Ralph Mroz just advised us on how not to get shot by the po-po by referring us to his article in Police and Security News, Dealing With On-Duty Responders (page 66). This reinforces advice I've gotten from other trainers. Ralph suggests we make the following statements loudly, to communicate with witnesses and bystanders.

Stay away from him! He may still be armed!

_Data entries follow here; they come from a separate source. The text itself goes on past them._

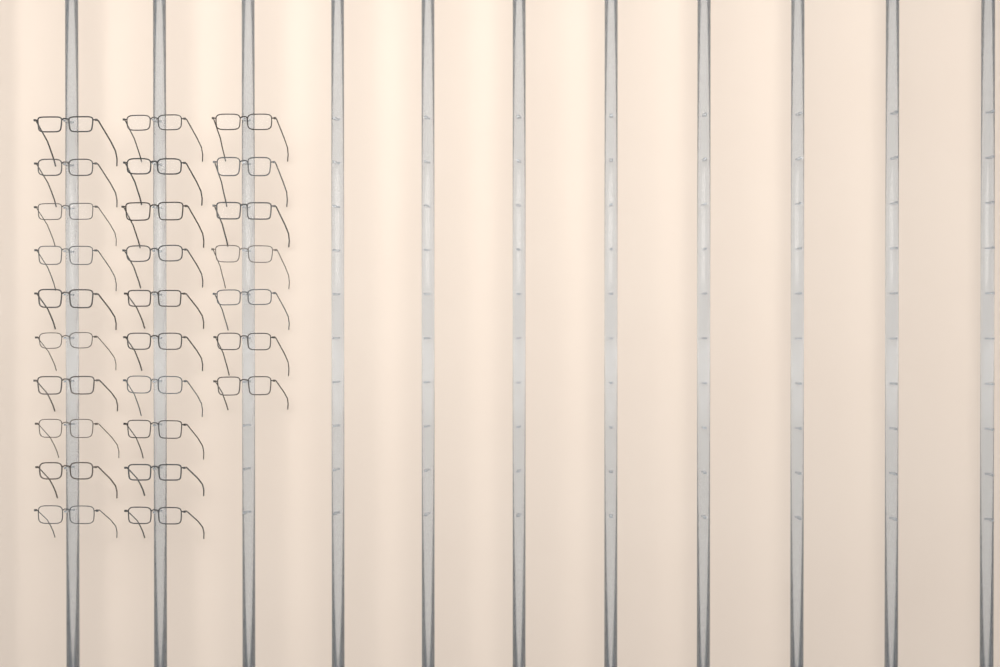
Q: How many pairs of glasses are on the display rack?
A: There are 27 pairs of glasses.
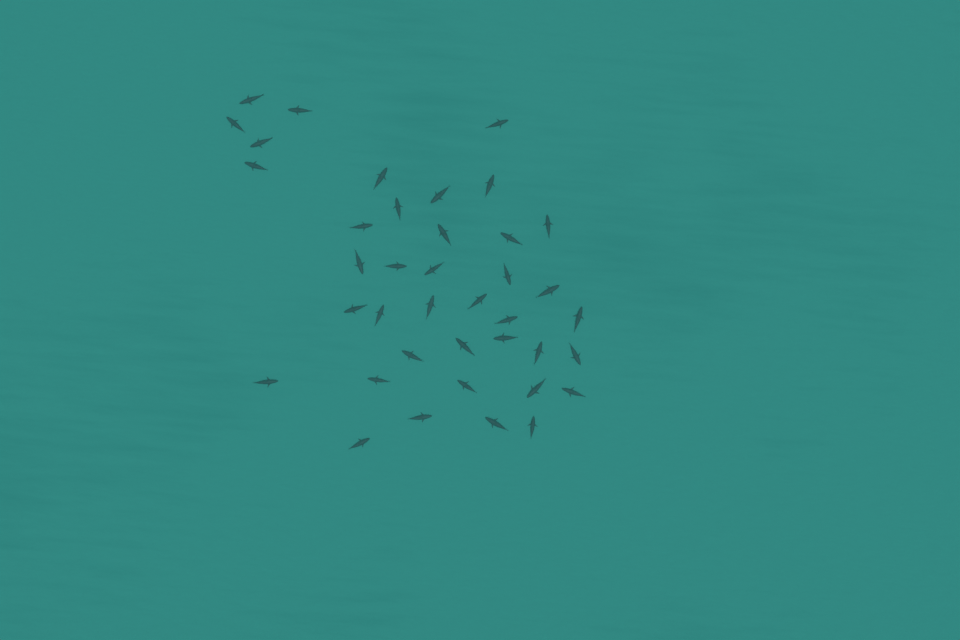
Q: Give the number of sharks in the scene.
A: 39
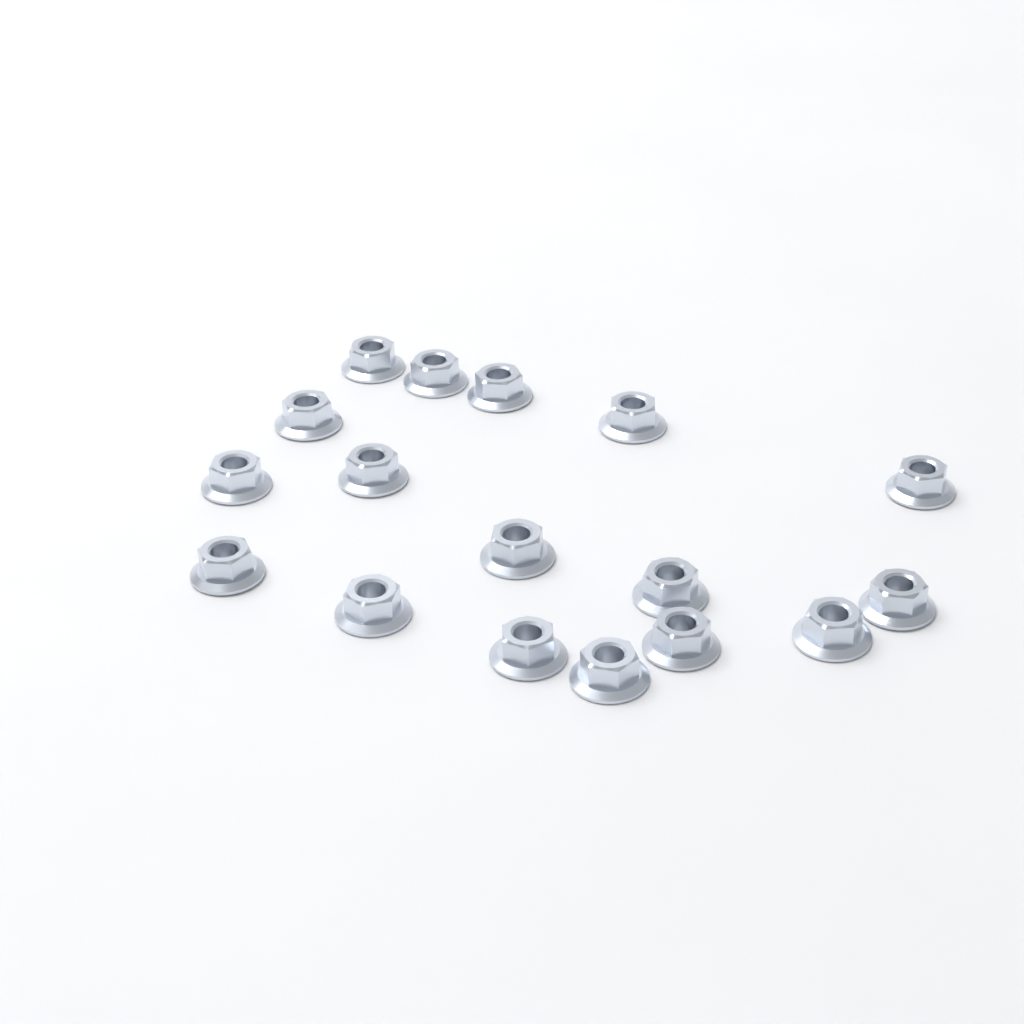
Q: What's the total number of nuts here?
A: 17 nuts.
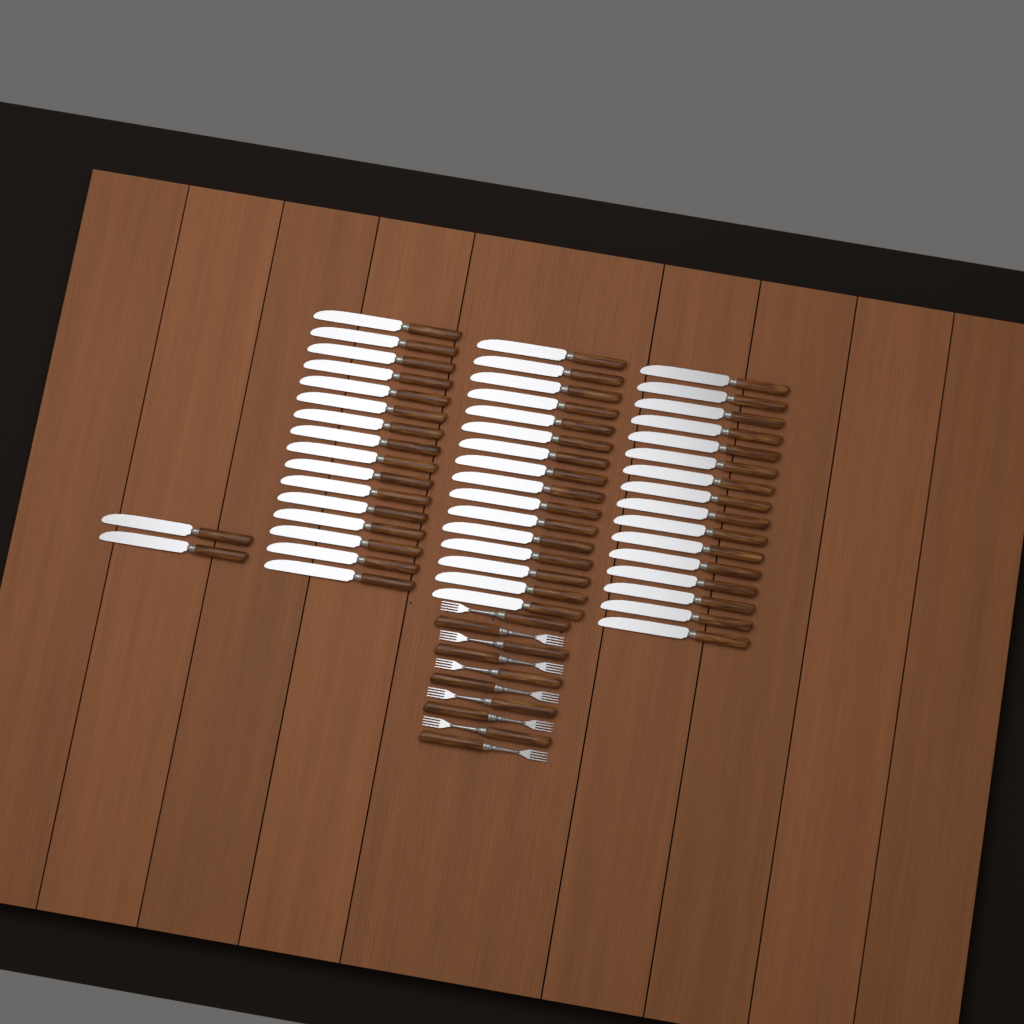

One variant I've heard of this which appeals to me a little more and is advocated by InSights Training, follows.

Police! Call the police!
Stay away from him! He's still dangerous!
Look around. Did he hurt anyone else?

This addition becomes more important if there was gunfire involved. Bad guys don't care what's behind and beyond their target. Even though you do, there's also a possibility of unacceptable hits. Regardless of the cause, you can't direct treatment of casualties you don't know about.

This has several effects:

  1. enlists witnesses or bystanders to start helping out
  2. provides evidence to bystanders that you're the good guy
  3. clearly points out the bad guy, and encourages curious people to stay away from him
  4. begins to establish you as in control of the scene

Continuing to communicate in this way with bystanders may be important, because your crisis may occur in an area (e.g., on the sidewalk) where limiting access to curious (read: foolish) passers-by is difficult or impossible. As Paul Howe puts it, "Gunfire draws people in and drives people away." The group you're communicating to in just a couple minutes may not be those who were actual eye- and ear-witnesses to the crisis itself.